L’ultimo unico proprietario di entrambe (morto da tempo), sin dal 1945, ha venduto diversi anni or sono la particella 205 a Giovanni e, dopo 13 anni, la particella 91 a Carlo, entrambe a corpo con superfici e prezzi indicati globalmente e senza alcuna planimetria allegata ai singoli atti, fermi restanti i confini tuttora esistenti rispettati dai precedenti proprietari.

Orbene, Giovanni non riconosce adesso detti confini di fatto perché nel grafico mappale la sua part. 205 risulta un po’ più lunga e pretende i confini catastali, sostenendo che nella costituzione di servitù unita all’atto di acquisto (recepita da Carlo) ci sono specifici riferimenti ai dati catastali e quindi gli mancherebbero circa 40 mq su 1350 indicati.

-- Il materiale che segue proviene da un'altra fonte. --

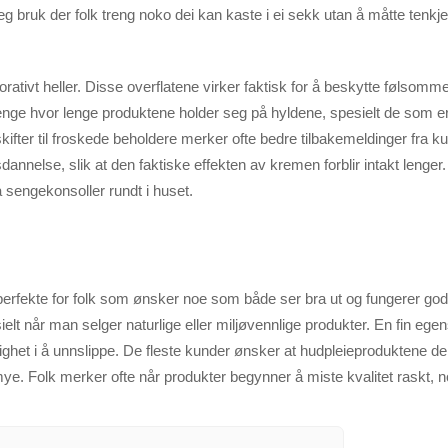
agleg bruk der folk treng noko dei kan kaste i ei sekk utan å måtte tenk
tivt heller. Disse overflatene virker faktisk for å beskytte følsomme
ge hvor lenge produktene holder seg på hyldene, spesielt de som er
skifter til froskede beholdere merker ofte bedre tilbakemeldinger fra 
sdannelse, slik at den faktiske effekten av kremen forblir intakt lenge
 sengekonsoller rundt i huset.
perfekte for folk som ønsker noe som både ser bra ut og fungerer god
sielt når man selger naturlige eller miljøvennlige produkter. En fin e
ghet i å unnslippe. De fleste kunder ønsker at hudpleieproduktene deres
 mye. Folk merker ofte når produkter begynner å miste kvalitet raskt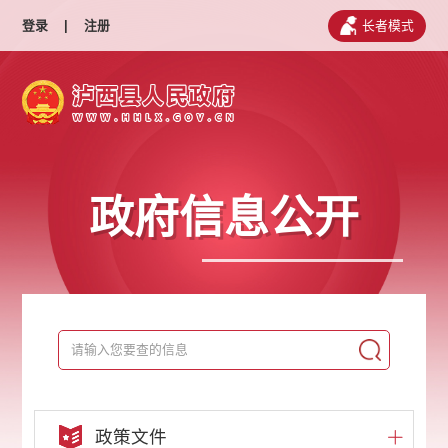
登录
|
注册
长者模式
政府信息公开
政策文件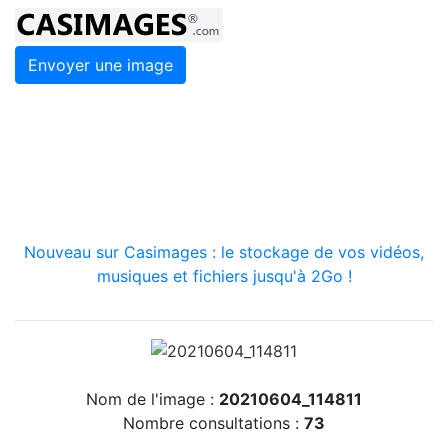
Envoyer une image
Nouveau sur Casimages : le stockage de vos vidéos,
musiques et fichiers jusqu'à 2Go !
Nom de l'image :
20210604_114811
Nombre consultations :
73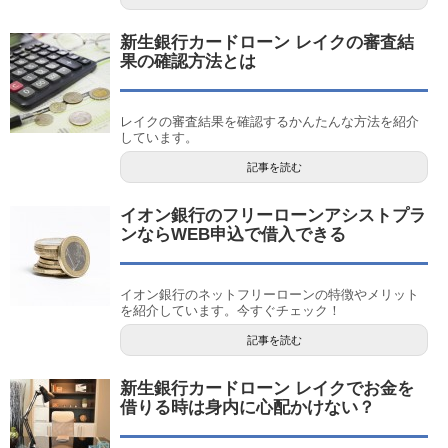
新生銀行カードローン レイクの審査結
果の確認方法とは
レイクの審査結果を確認するかんたんな方法を紹介
しています。
記事を読む
イオン銀行のフリーローンアシストプラ
ンならWEB申込で借入できる
イオン銀行のネットフリーローンの特徴やメリット
を紹介しています。今すぐチェック！
記事を読む
新生銀行カードローン レイクでお金を
借りる時は身内に心配かけない？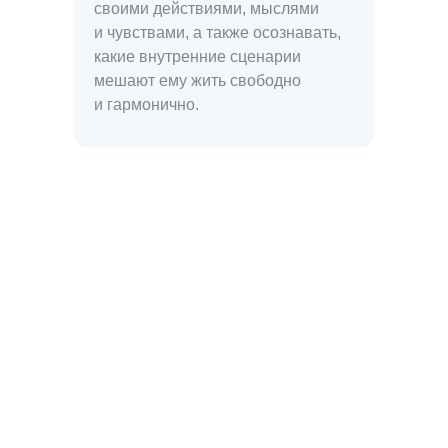
своими действиями, мыслями
и чувствами, а также осознавать,
какие внутренние сценарии
мешают ему жить свободно
и гармонично.
2 минуты от метро
м. Новослободская
м. Менделеевская
г. Москва, ул. Долгоруковская,
д. 35, 1 этаж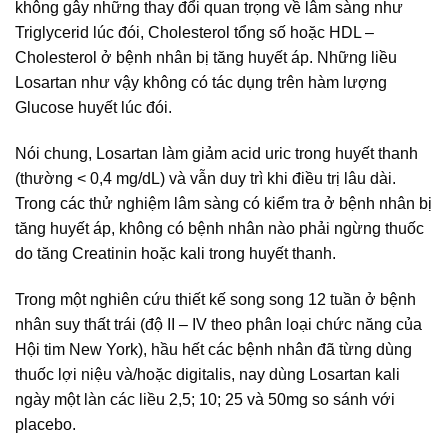
không gây những thay đổi quan trọng về lâm sàng như
Triglycerid lúc đói, Cholesterol tổng số hoặc HDL –
Cholesterol ở bệnh nhân bị tăng huyết áp. Những liều
Losartan như vậy không có tác dụng trên hàm lượng
Glucose huyết lúc đói.
Nói chung, Losartan làm giảm acid uric trong huyết thanh
(thường < 0,4 mg/dL) và vẫn duy trì khi điều trị lâu dài.
Trong các thử nghiệm lâm sàng có kiểm tra ở bệnh nhân bị
tăng huyết áp, không có bệnh nhân nào phải ngừng thuốc
do tăng Creatinin hoặc kali trong huyết thanh.
Trong một nghiên cứu thiết kế song song 12 tuần ở bệnh
nhân suy thất trái (độ II – IV theo phân loại chức năng của
Hội tim New York), hầu hết các bệnh nhân đã từng dùng
thuốc lợi niệu và/hoặc digitalis, nay dùng Losartan kali
ngày một làn các liều 2,5; 10; 25 và 50mg so sánh với
placebo.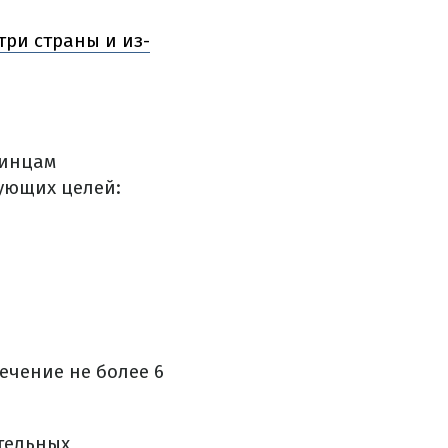
ри страны и из-
аинцам
дующих целей:
ечение не более 6
тельных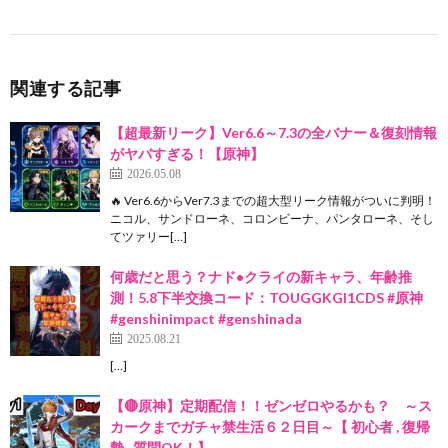
関連する記事
【超最新リーク】Ver6.6～7.3の全バナー＆復刻情報
がヤバすぎる！【原神】
2026.05.08
🔥 Ver6.6からVer7.3までの超大型リーク情報がついに判明！
ニコル、サンドローネ、コロンビーナ、パンタローネ、そし
てツァリー[…]
何歳だと思う？ナド•クライの新キャラ、年齢推
測！5.8下半交換コード：TOUGGKGI1CDS #原神
#genshinimpact #genshinada
2025.08.21
[…]
【🔴原神】定期配信！！ゼンゼロやるかも？ ～ス
カークまでガチャ禁生活６２日目～【 初心者 , 復帰
勢 , 質問OK！】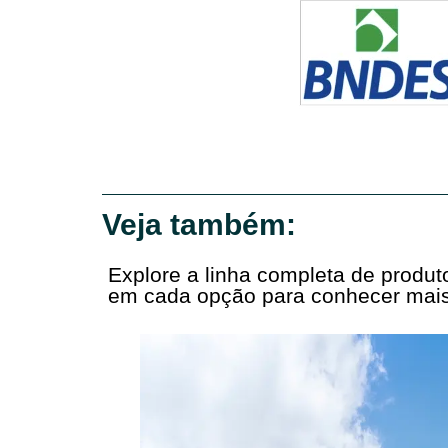
Veja também:
Explore a linha completa de produ
em cada opção para conhecer mais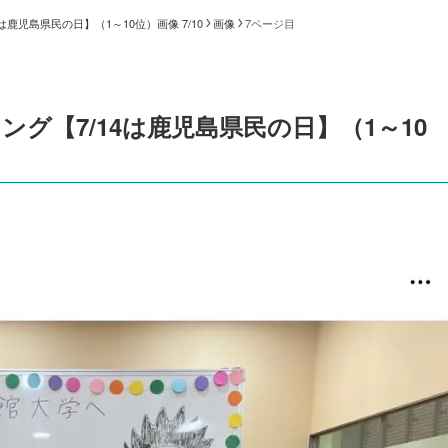
鹿児島県民の日】（1～10位）画像 7/10
画像
7ページ目
グ【7/14は鹿児島県民の日】（1～10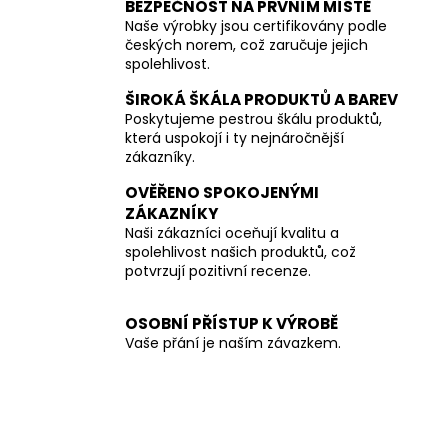
BEZPEČNOST NA PRVNÍM MÍSTĚ
Naše výrobky jsou certifikovány podle
českých norem, což zaručuje jejich
spolehlivost.
ŠIROKÁ ŠKÁLA PRODUKTŮ A BAREV
Poskytujeme pestrou škálu produktů,
která uspokojí i ty nejnáročnější
zákazníky.
OVĚŘENO SPOKOJENÝMI
ZÁKAZNÍKY
Naši zákazníci oceňují kvalitu a
spolehlivost našich produktů, což
potvrzují pozitivní recenze.
OSOBNÍ PŘÍSTUP K VÝROBĚ
Vaše přání je naším závazkem.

Carlo, viceversa, sostiene che le compravendite rispettive sono avvenute con i reali attendibili confini di fatto ancora esistenti, abbastanza consolidati, i quali risultano precisati anche nella stessa costituz. di servitù di Giovanni: ampliamento sulla terra della part. 91 lungo il confine… e sino al confine… e interramento di conduttura di acqua (già avvenuta) altrimenti detti confini durante i 13 anni di ulteriore possesso della part. 91 da parte del dante causa, sarebbero stati trasferiti catastalmente.

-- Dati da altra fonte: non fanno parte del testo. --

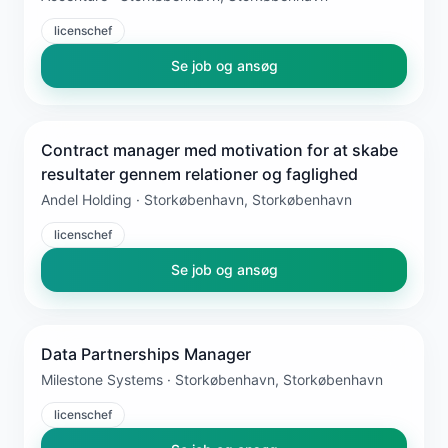
licenschef
Se job og ansøg
Contract manager med motivation for at skabe
resultater gennem relationer og faglighed
Andel Holding · Storkøbenhavn, Storkøbenhavn
licenschef
Se job og ansøg
Data Partnerships Manager
Milestone Systems · Storkøbenhavn, Storkøbenhavn
licenschef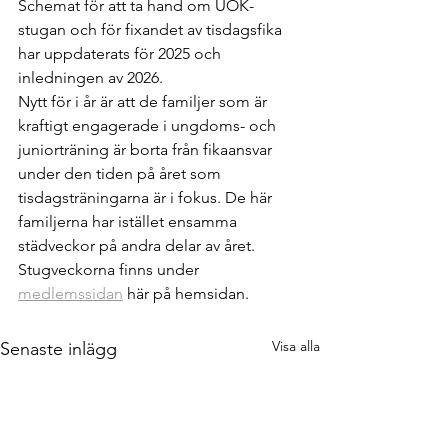
Schemat för att ta hand om UOK-
stugan och för fixandet av tisdagsfika 
har uppdaterats för 2025 och 
inledningen av 2026. 
Nytt för i år är att de familjer som är 
kraftigt engagerade i ungdoms- och 
juniorträning är borta från fikaansvar 
under den tiden på året som 
tisdagsträningarna är i fokus. De här 
familjerna har istället ensamma 
städveckor på andra delar av året. 
Stugveckorna finns under 
medlemssidan
 här på hemsidan. 
Visa alla
Senaste inlägg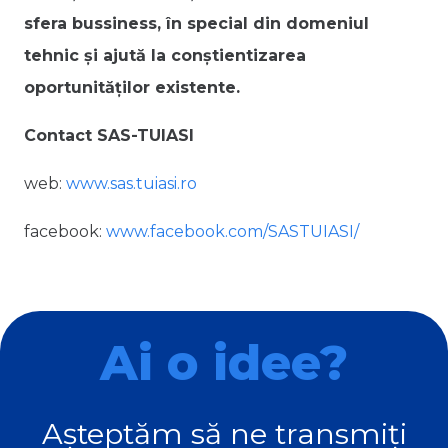
sfera bussiness, în special din domeniul
tehnic și ajută la conștientizarea
oportunităților existente.
Contact SAS-TUIASI
web:
www.sas.tuiasi.ro
facebook:
www.facebook.com/SASTUIASI/
Ai o idee?
Așteptăm să ne transmiți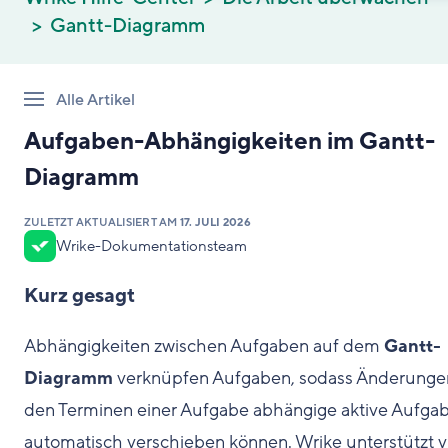
Gantt-Diagramm
Alle Artikel
Aufgaben-Abhängigkeiten im Gantt-
Diagramm
ZULETZT AKTUALISIERT AM
17. JULI 2026
Wrike-Dokumentationsteam
Kurz gesagt
Abhängigkeiten zwischen Aufgaben auf dem
Gantt-
Diagramm
verknüpfen Aufgaben, sodass Änderunge
den Terminen einer Aufgabe abhängige aktive Aufga
automatisch verschieben können. Wrike unterstützt v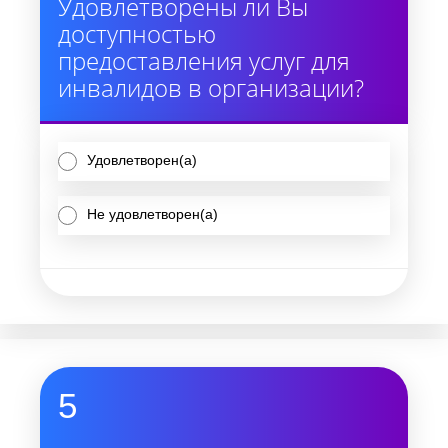
Удовлетворены ли Вы
доступностью
предоставления услуг для
инвалидов в организации?
Удовлетворен(а)
Не удовлетворен(а)
5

Il comune “amico“ geometra ha tratteggiato l’ampliamento lungo tutta la servitù esistente, ma ha rilevato l’esatto confine come da mappa (con la sovrapposizione del rilievo al catastale, soprattutto) e così ha determinato la proprietà della zona in contestazione e della servitù di passaggio come appartenente alla particella 205 di Giovanni, causando confusione e ribaltamenti.

Concludendo si spera in un accordo fra le parti.

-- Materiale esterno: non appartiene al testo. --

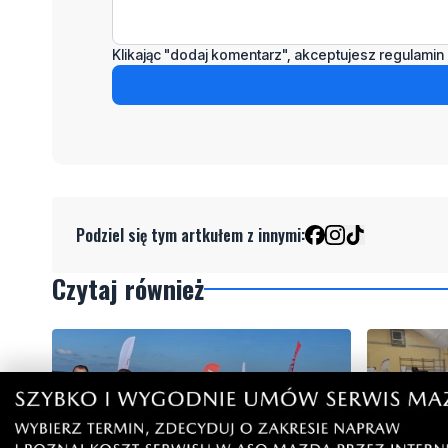
Klikając "dodaj komentarz", akceptujesz regulamin 
Podziel się tym artkułem z innymi:
Czytaj również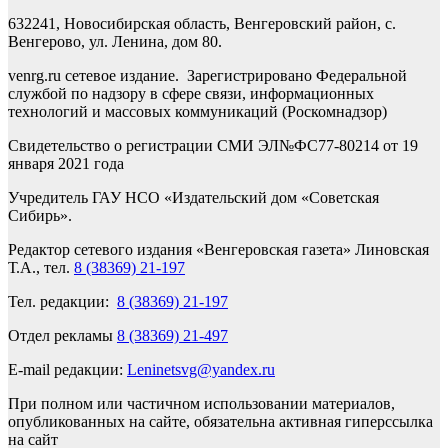
632241, Новосибирская область, Венгеровский район, с.
Венгерово, ул. Ленина, дом 80.
venrg.ru сетевое издание. Зарегистрировано Федеральной
службой по надзору в сфере связи, информационных
технологий и массовых коммуникаций (Роскомнадзор)
Свидетельство о регистрации СМИ ЭЛ№ФС77-80214 от 19
января 2021 года
Учредитель ГАУ НСО «Издательский дом «Советская
Сибирь».
Редактор сетевого издания «Венгеровская газета» Линовская
Т.А., тел.
8 (38369) 21-197
Тел. редакции:
8 (38369) 21-197
Отдел рекламы
8 (38369) 21-497
E-mail редакции:
Leninetsvg@yandex.ru
При полном или частичном использовании материалов,
опубликованных на сайте, обязательна активная гиперссылка
на сайт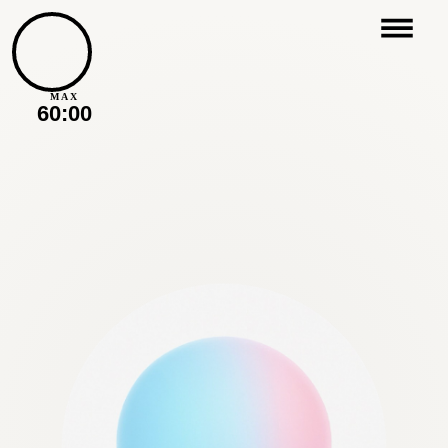
MAX
60:00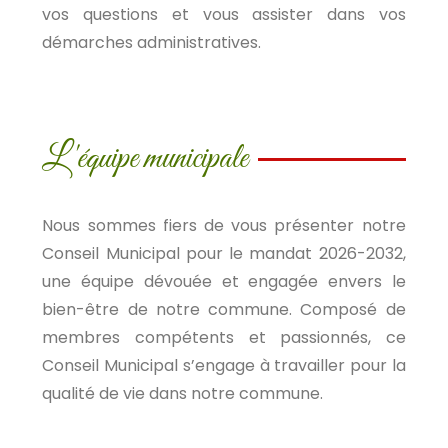
vos questions et vous assister dans vos
démarches administratives.
L'équipe municipale
Nous sommes fiers de vous présenter notre
Conseil Municipal pour le mandat 2026-2032,
une équipe dévouée et engagée envers le
bien-être de notre commune. Composé de
membres compétents et passionnés, ce
Conseil Municipal s’engage à travailler pour la
qualité de vie dans notre commune.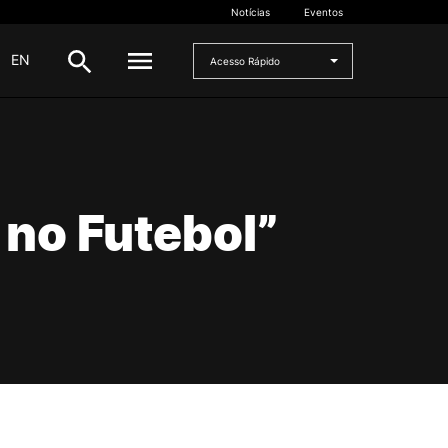
Notícias
Eventos
|
EN
Acesso Rápido
DOCENTES
oladas
Formulários
no Futebol”
Artes Visuais
Recursos
Pesquisa Docentes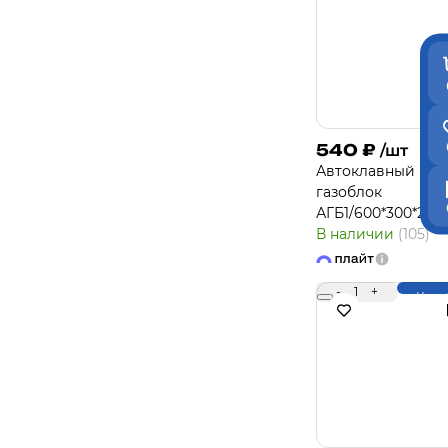
540
₽
/шт
Автоклавный
газоблок
АГБ1/600*300*200
В наличии
(105)
-
1
+
Купи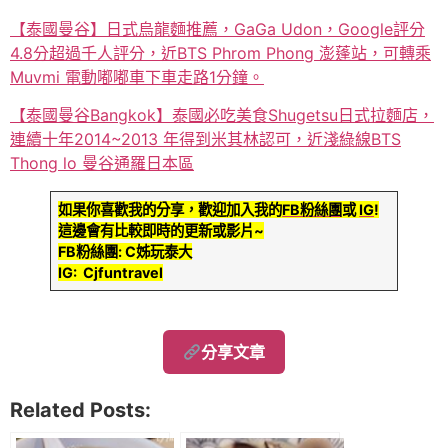
【泰國曼谷】日式烏龍麵推薦，GaGa Udon，Google評分
4.8分超過千人評分，近BTS Phrom Phong 澎蓬站，可轉乘
Muvmi 電動嘟嘟車下車走路1分鐘。
【泰國曼谷Bangkok】泰國必吃美食Shugetsu日式拉麵店，
連續十年2014~2013 年得到米其林認可，近淺綠線BTS
Thong lo 曼谷通羅日本區
如果你喜歡我的分享，歡迎加入我的
FB粉絲團
或
IG
!
這邊會有比較即時的更新或影片~
FB粉絲團: C姊玩泰大
IG: Cjfuntravel
分享文章
Related Posts: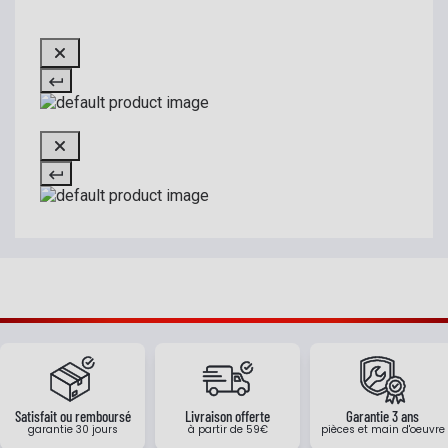
Satisfait ou remboursé
Livraison offerte
Garantie 3 ans
garantie 30 jours
à partir de 59€
pièces et main d'oeuvre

Indipendentemente da ciò, e tenendo presente che Carlo si riserva di provvedere per il tardivo frazionamento catastale, a favore di quali confini (di fatto o catastali) appare meglio identificata la volontà dei contraenti attraverso il titolo?

Potrebbero legalmente prevalere i confini catastali?

Datemi, per favore, un riscontro accurato ed esauriente. Giuseppina Nicolosi

 

I dati catastali non hanno valore probatorio (cioè di prova).

Nel valutare il contratto del 1945, il giudice dovrebbe indagare la reale volontà delle parti, anche basandosi sulla situazione di fatto che si è venuta a creare o su testimonianze. In più l’articolo 950 del codice civile recita:

Azione di regolamento dei confini. Quando il confine tra due fondi è incerto, ciascuno dei proprietari può chiedere che si stabilito giudizialmente. Ogni mezzo di prova è ammesso. In mancanza di altri elementi, il giudice si attiene al confine delineato dalle mappe catastali” . Quindi le mappe catastali sono solo “l’ultima ruota del carro”. 

Premesso ciò, ricordiamo che per situazioni ultraventennali è previsto il diritto di usucapione (e c’è anche quello decennale, per possesso in buona fede). 

Si consiglia, comunque, una mediazione tra Carlo e Giovanni.